ML vs DL vs DS and where they meet

Machine Learning
Machine learning is a branch of artificial intelligence (Ai) that is founded on the creation of algorithms that can process data and learn on their own. The entire approach relies on the fact that it is more efficient to teach a computer how to learn, rather than program it to perform each and every one of the required tasks that are part of a larger goal.
There are myriad applications for machine learning, and it is easy to find a few examples that are growing in popularity. The first is the rise of the virtual assistant, such as Amazon Alexa or Apple Siri. These systems employ learning algorithms to fine-tune or personalize the results of requests from individual users. As the system learns more about the user’s habits, it can better handle requests that contain ambiguity.
Another popular application is face recognition, where a still picture can be used as input into a system that will identify the people depicted within it. Social media services such as Facebook are capable of analyzing pictures and naming friends in a photograph.
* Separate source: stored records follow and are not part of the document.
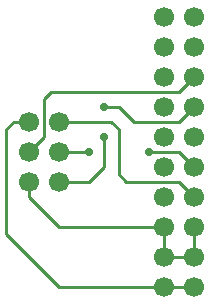
<source format=gtl>
%FSLAX46Y46*%
%MOMM*%
%ADD10C,0.250000*%
%AMPS12*
1,1,1.700000,0.000000,0.000000*
%
%ADD12PS12*%
%AMPS11*
1,1,1.700000,0.000000,0.000000*
%
%ADD11PS11*%
%AMPS13*
1,1,0.700000,0.000000,0.000000*
%
%ADD13PS13*%
G01*
%LPD*%
G01*
%LPD*%
D10*
X6350000Y1905000D02*
X6350000Y-1905000D01*
D10*
X6985000Y-2540000D02*
X11430000Y-2540000D01*
D10*
X5080000Y-1270000D02*
X5080000Y1270000D01*
D10*
X-3175000Y1905000D02*
X-2540000Y2540000D01*
D10*
X7620000Y2540000D02*
X11430000Y2540000D01*
D10*
X11430000Y-2540000D02*
X12700000Y-3810000D01*
D10*
X11430000Y2540000D02*
X12700000Y3810000D01*
D10*
X-1270000Y0D02*
X0Y1270000D01*
D10*
X1270000Y-11430000D02*
X-3175000Y-6985000D01*
D10*
X12700000Y-1270000D02*
X11430000Y0D01*
D10*
X0Y1270000D02*
X0Y4445000D01*
D10*
X-3175000Y-6985000D02*
X-3175000Y1905000D01*
D10*
X12700000Y-8890000D02*
X12700000Y-6350000D01*
D10*
X10160000Y-11430000D02*
X1270000Y-11430000D01*
D10*
X6350000Y3810000D02*
X5080000Y3810000D01*
D10*
X0Y4445000D02*
X635000Y5080000D01*
D10*
X-1270000Y-3810000D02*
X-1270000Y-2540000D01*
D10*
X3810000Y-2540000D02*
X5080000Y-1270000D01*
D10*
X1270000Y-2540000D02*
X3810000Y-2540000D01*
D10*
X1270000Y2540000D02*
X5715000Y2540000D01*
D10*
X7620000Y2540000D02*
X6350000Y3810000D01*
D10*
X10160000Y-6350000D02*
X1270000Y-6350000D01*
D10*
X12700000Y6350000D02*
X11430000Y5080000D01*
D10*
X10160000Y-8890000D02*
X10160000Y-6350000D01*
D10*
X635000Y5080000D02*
X11430000Y5080000D01*
D10*
X1270000Y-6350000D02*
X-1270000Y-3810000D01*
D10*
X6350000Y-1905000D02*
X6985000Y-2540000D01*
D10*
X1270000Y0D02*
X3810000Y0D01*
D10*
X5715000Y2540000D02*
X6350000Y1905000D01*
D10*
X-2540000Y2540000D02*
X-1270000Y2540000D01*
D10*
X11430000Y0D02*
X8890000Y0D01*
D10*
X12700000Y-11430000D02*
X10160000Y-11430000D01*
D10*
X12700000Y-8890000D02*
X10160000Y-8890000D01*
G75*
D11*
X12700000Y11430000D03*
D11*
X12700000Y3810000D03*
D11*
X10160000Y3810000D03*
D11*
X10160000Y6350000D03*
D11*
X12700000Y-3810000D03*
D11*
X12700000Y-8890000D03*
D11*
X12700000Y6350000D03*
D11*
X12700000Y-1270000D03*
D11*
X10160000Y-8890000D03*
D11*
X10160000Y-1270000D03*
D11*
X10160000Y11430000D03*
D11*
X12700000Y1270000D03*
D11*
X10160000Y1270000D03*
D11*
X12700000Y-6350000D03*
D11*
X10160000Y-11430000D03*
D11*
X12700000Y8890000D03*
D11*
X10160000Y-6350000D03*
D11*
X12700000Y-11430000D03*
D11*
X10160000Y8890000D03*
D11*
X10160000Y-3810000D03*
D12*
X1270000Y0D03*
D12*
X-1270000Y2540000D03*
D12*
X1270000Y2540000D03*
D12*
X-1270000Y-2540000D03*
D12*
X-1270000Y0D03*
D12*
X1270000Y-2540000D03*
D13*
X3810000Y0D03*
D13*
X5080000Y3810000D03*
D13*
X5080000Y1270000D03*
D13*
X8890000Y0D03*
M02*

</source>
Similar algorithms are used, for example, to find and suggest people that you may know, or what jobs you may be a good candidate for.

Deep Learning
Deep learning algorithms are a branch off the broader field of machine learning that uses neural networks to solve problems. A neural network is a framework that combines various machine learning algorithms for solving certain types of tasks. A deep learning system is essentially a very large neural network that is trained using a very large amount of data.
There are different types of deep learning architectures, and it is not uncommon to hear about the use of a recurrent neural network (RNN) or a convolutional neural network (CNN). What is less often discussed are the internal workings. The word “deep” refers to the number of layers or points of transformation, that is contained within the framework. As the input traverses these layers it is made more abstract, terminating in the output layer. It is at this stage a prediction is made based on the original input.
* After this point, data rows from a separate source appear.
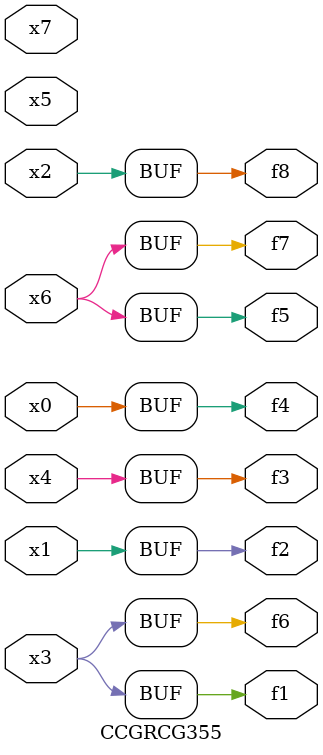
<source format=v>
module CCGRCG355(
	input x0, x1, x2, x3, x4, x5, x6, x7,
	output f1, f2, f3, f4, f5, f6, f7, f8
);
	assign f1 = x3;
	assign f2 = x1;
	assign f3 = x4;
	assign f4 = x0;
	assign f5 = x6;
	assign f6 = x3;
	assign f7 = x6;
	assign f8 = x2;
endmodule

</source>
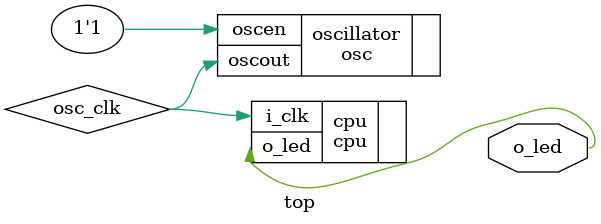
<source format=v>
`default_nettype none

module top(
    output wire o_led
);

wire osc_clk;

osc oscillator(.oscout(osc_clk), .oscen(1'b1));
cpu cpu(.i_clk(osc_clk), .o_led(o_led));

endmodule
</source>
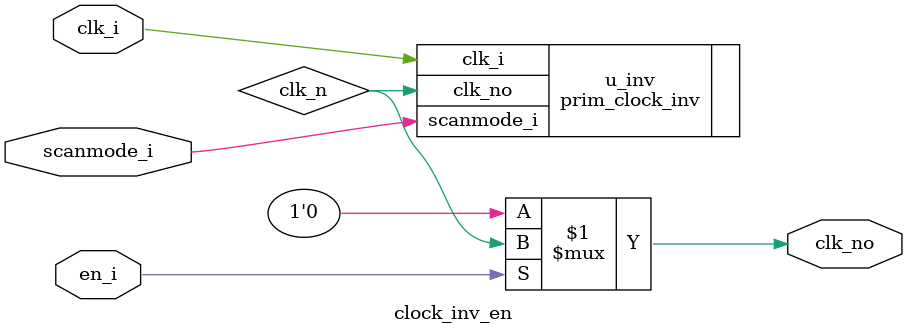
<source format=sv>


module clock_inv_en #(
  parameter bit HasScanMode = 1'b1,
  parameter bit NoFpgaBufG  = 1'b0  // only used in FPGA case
) (
  input   en_i,
  input   clk_i,
  input   scanmode_i,
  output  clk_no
);

  logic clk_n;
  prim_clock_inv #(
    .HasScanMode  (HasScanMode),
    .NoFpgaBufG   (NoFpgaBufG)
  ) u_inv (
    .clk_i      (clk_i),
    .scanmode_i (scanmode_i),
    .clk_no     (clk_n)
  );

  assign clk_no = en_i ? clk_n : 1'b0;

endmodule

</source>
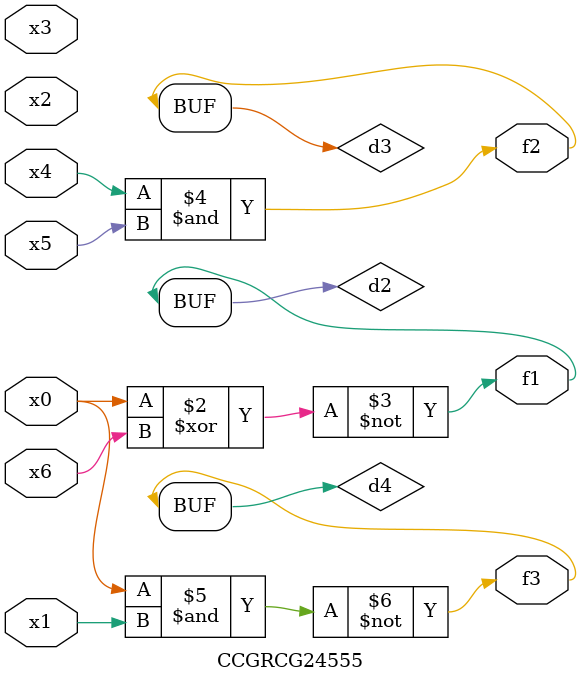
<source format=v>
module CCGRCG24555(
	input x0, x1, x2, x3, x4, x5, x6,
	output f1, f2, f3
);

	wire d1, d2, d3, d4;

	nor (d1, x0);
	xnor (d2, x0, x6);
	and (d3, x4, x5);
	nand (d4, x0, x1);
	assign f1 = d2;
	assign f2 = d3;
	assign f3 = d4;
endmodule

</source>
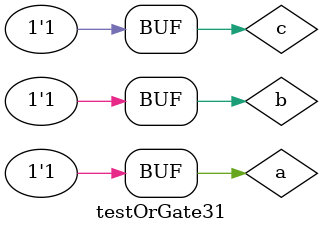
<source format=v>


module orGate21(output s, input p, input q);
	assign s = p | q;
endmodule

// ---------------------------------------------------------------
// -- orGate31
// ---------------------------------------------------------------

module orGate31(output s, input a, input b, input c);
	wire s1;
	
	orGate21 M21(s1, a, b);
	orGate21 M22(s, s1, c);
	
endmodule


// ---------------------------------------------------------------
// -- Teste orGate31
// ---------------------------------------------------------------

module testOrGate31;
// -------------------------------------------------- dados locais
	reg a, b, c;
	wire s;

// ----------------------------------------------------- instancia
	orGate31 M31(s, a , b, c);
	
// ---------------------------------------------------- preparacao
	initial begin: start
		a = 0;
		b = 0;
		c = 0;
	end
// ----------------------------------------------- parte principal
	initial begin
		$display("Exemplo0015 - Sad - 440265");
		$display("Teste OR gate com 3 entradas");
		$display("\na | b | c = s\n");
		$monitor("%b | %b | %b = %b", a , b, c, s);
		
		#1
		a = 0; b = 0; c = 0;
		#1
		a = 0; b = 0; c = 1;
		#1
		a = 0; b = 1; c = 0;
		#1
		a = 0; b = 1; c = 1;
		#1
		a = 1; b = 0; c = 0;
		#1
		a = 1; b = 0; c = 1;
		#1
		a = 1; b = 1; c = 0;
		#1
		a = 1; b = 1; c = 1;				
	end		
endmodule // -- testOrGateModule31
</source>
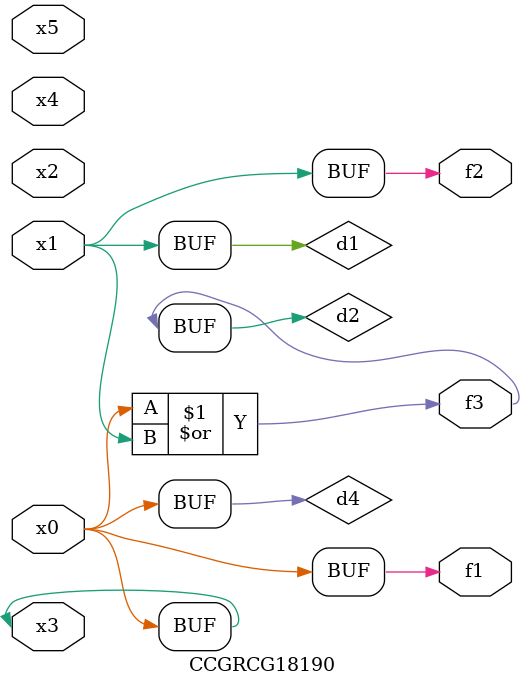
<source format=v>
module CCGRCG18190(
	input x0, x1, x2, x3, x4, x5,
	output f1, f2, f3
);

	wire d1, d2, d3, d4;

	and (d1, x1);
	or (d2, x0, x1);
	nand (d3, x0, x5);
	buf (d4, x0, x3);
	assign f1 = d4;
	assign f2 = d1;
	assign f3 = d2;
endmodule

</source>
Deep learning is currently being used in many complex tasks. One well-known example is Google Translate, which is capable of translating written text between more than 100 languages. Looking forward, deep learning will be applied in technologies such as: finance, autonomous vehicles, and healthcare.

Data Science
Data science is not a single technique or approach. Rather, it is a catch-all term that refers to several disciplines. This includes machine learning, data mining, data analytics, and statistics. Moreover, it encompasses the tasks related to working with big data, such as the process of extracting, transforming, and loading (ETL) data into storage repositories.
The primary goal of data science is to make sense of data. Gaining this understanding is a multi-step process. Depending on the specifics of a particular project, this may include the collection and processing of large amounts of data. If on the other hand the loading of data has already been completed, it is also squarely within the domain of data science to perform predictive analytics using tools such as machine learning algorithms and deep learning neural networks.
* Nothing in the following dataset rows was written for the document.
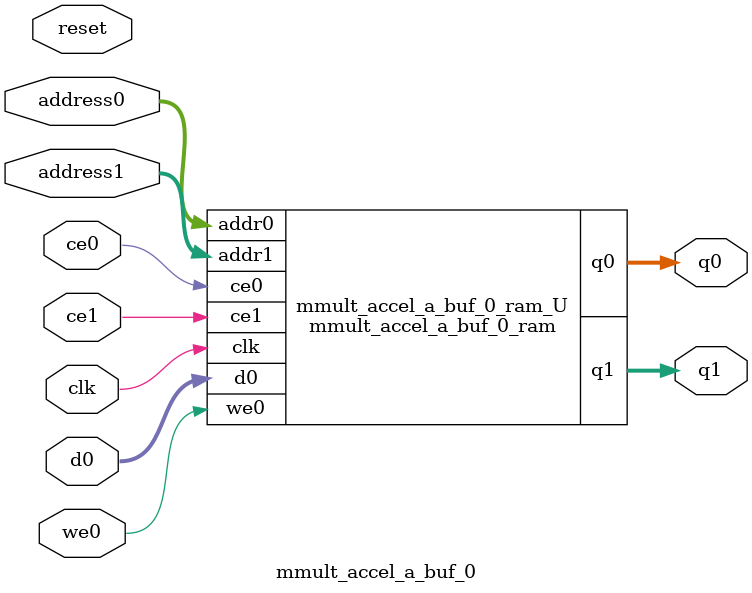
<source format=v>

`timescale 1 ns / 1 ps
module mmult_accel_a_buf_0_ram (addr0, ce0, d0, we0, q0, addr1, ce1, q1,  clk);

parameter DWIDTH = 32;
parameter AWIDTH = 6;
parameter MEM_SIZE = 64;

input[AWIDTH-1:0] addr0;
input ce0;
input[DWIDTH-1:0] d0;
input we0;
output reg[DWIDTH-1:0] q0;
input[AWIDTH-1:0] addr1;
input ce1;
output reg[DWIDTH-1:0] q1;
input clk;

(* ram_style = "block" *)reg [DWIDTH-1:0] ram[MEM_SIZE-1:0];




always @(posedge clk)  
begin 
    if (ce0) 
    begin
        if (we0) 
        begin 
            ram[addr0] <= d0; 
            q0 <= d0;
        end 
        else 
            q0 <= ram[addr0];
    end
end


always @(posedge clk)  
begin 
    if (ce1) 
    begin
            q1 <= ram[addr1];
    end
end


endmodule


`timescale 1 ns / 1 ps
module mmult_accel_a_buf_0(
    reset,
    clk,
    address0,
    ce0,
    we0,
    d0,
    q0,
    address1,
    ce1,
    q1);

parameter DataWidth = 32'd32;
parameter AddressRange = 32'd64;
parameter AddressWidth = 32'd6;
input reset;
input clk;
input[AddressWidth - 1:0] address0;
input ce0;
input we0;
input[DataWidth - 1:0] d0;
output[DataWidth - 1:0] q0;
input[AddressWidth - 1:0] address1;
input ce1;
output[DataWidth - 1:0] q1;



mmult_accel_a_buf_0_ram mmult_accel_a_buf_0_ram_U(
    .clk( clk ),
    .addr0( address0 ),
    .ce0( ce0 ),
    .d0( d0 ),
    .we0( we0 ),
    .q0( q0 ),
    .addr1( address1 ),
    .ce1( ce1 ),
    .q1( q1 ));

endmodule


</source>
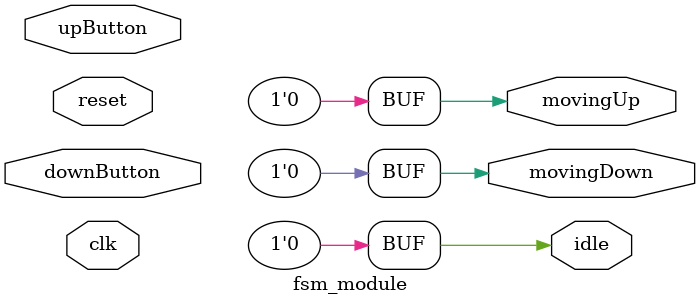
<source format=v>
module fsm_module ( 
  input clk,
  input reset,
  input upButton,
  input downButton,
  output reg idle,
  output reg movingUp,
  output reg movingDown
);

  parameter IDLE = 2'b00;
  parameter MOVING_UP = 2'b01;
  parameter MOVING_DOWN = 2'b10;
  parameter ADDITIONAL_STATE = 2'b11;

  reg [1:0] current_state;
  reg [1:0] next_state;

  always @(posedge clk or posedge reset) begin
    if (reset) begin
      current_state <= IDLE;
    end else begin
      current_state <= next_state;
    end
  end

  always @(*) begin
    case (current_state)
      IDLE:
        begin
          idle      = 1;
          movingUp   = 0;
          movingDown = 0;
          next_state = IDLE;
          if (upButton) begin
            next_state = MOVING_UP;
          end
          if (downButton) begin
            next_state = MOVING_DOWN;
          end
        end
      MOVING_UP:
        begin
          idle      = 0;
          movingUp   = 1;
          movingDown = 0;
          next_state = IDLE;
        end
      MOVING_DOWN:
        begin
          idle      = 0;
          movingUp   = 0;
          movingDown = 1;
          next_state = IDLE;
        end
      ADDITIONAL_STATE:
        begin
          idle      = 0;
          movingUp   = 0;
          movingDown = 0;
          next_state = MOVING_DOWN;
        end
      default:
        begin
          idle      = 1;
          movingUp   = 0;
          movingDown = 0;
          next_state = IDLE;
        end
    endcase
  end
  
  always @(*) begin
    idle = 0;
    movingUp = 0;
    movingDown = 0;
  end
  
endmodule
</source>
The Intersection of Machine Learning and Data Science
With machine learning fully contained within the field of data science, it is worthwhile to consider its role in the bigger picture. Because data science is multidisciplinary, it draws upon many tools that are outside of the machine learning scope. While pattern recognition and other data mining algorithms are common tasks that are undertaken by a data scientist, they also engage in other work that includes the use of visualization and applied statistics.
A data scientist will make use of tools for collecting, cleaning, transforming, and storing data. Regardless of the process or tools used, these steps are performed ahead of the analytics. Once the data has been fully pre-processed and is ready for analysis, the machine learning algorithms can be called upon to build predictive models for regression or classification tasks.

When the machine learning phase is complete, the job of the data scientist continues. Predictive models will be compared and analyzed, and the results reported. Furthermore, the models themselves may be part of the next stage in the exploratory or analytical process. All of this remains within the scope of data science.

Where Deep Learning Meets Machine Learning
Noted earlier is that deep learning is a subset of machine learning. In fact, the terms are sometimes used interchangeably, and this is because they function similarly. The difference from a practical standpoint lies in their capability, which affects their overall contribution to the model.
A traditional machine learning algorithm requires input from the user to help guide the process. For example, heuristics can be programmed to assign a score related to how good a potential solution is. If the model performs inadequately then it is generally up to the user to adjust the relevant parameters and try again. In a deep learning system, this adjustment is not required. The algorithms are capable of scoring the results on their own and make adjustments accordingly.
Google’s AlphaGo project involves a deep learning system that was tasked with learning the board game, Go. It has garnered international attention after successfully competing against world-ranked players. To the surprise of many, AlphaGo made use of new and inventive moves that have transformed the way the game is being played. The system is credited by some as bringing many new elements to the game, and inspiring players of all levels to vary their personal play style.

In a nutshell, data science represents the entire process of finding meaning in data. Machine learning algorithms are often used to assist in this search because they are capable of learning from data. Deep learning is a sub-field of machine learning but has improved capabilities. Many experts agree that deep learning has the potential to become the backbone of true artificial intelligence or strong AI.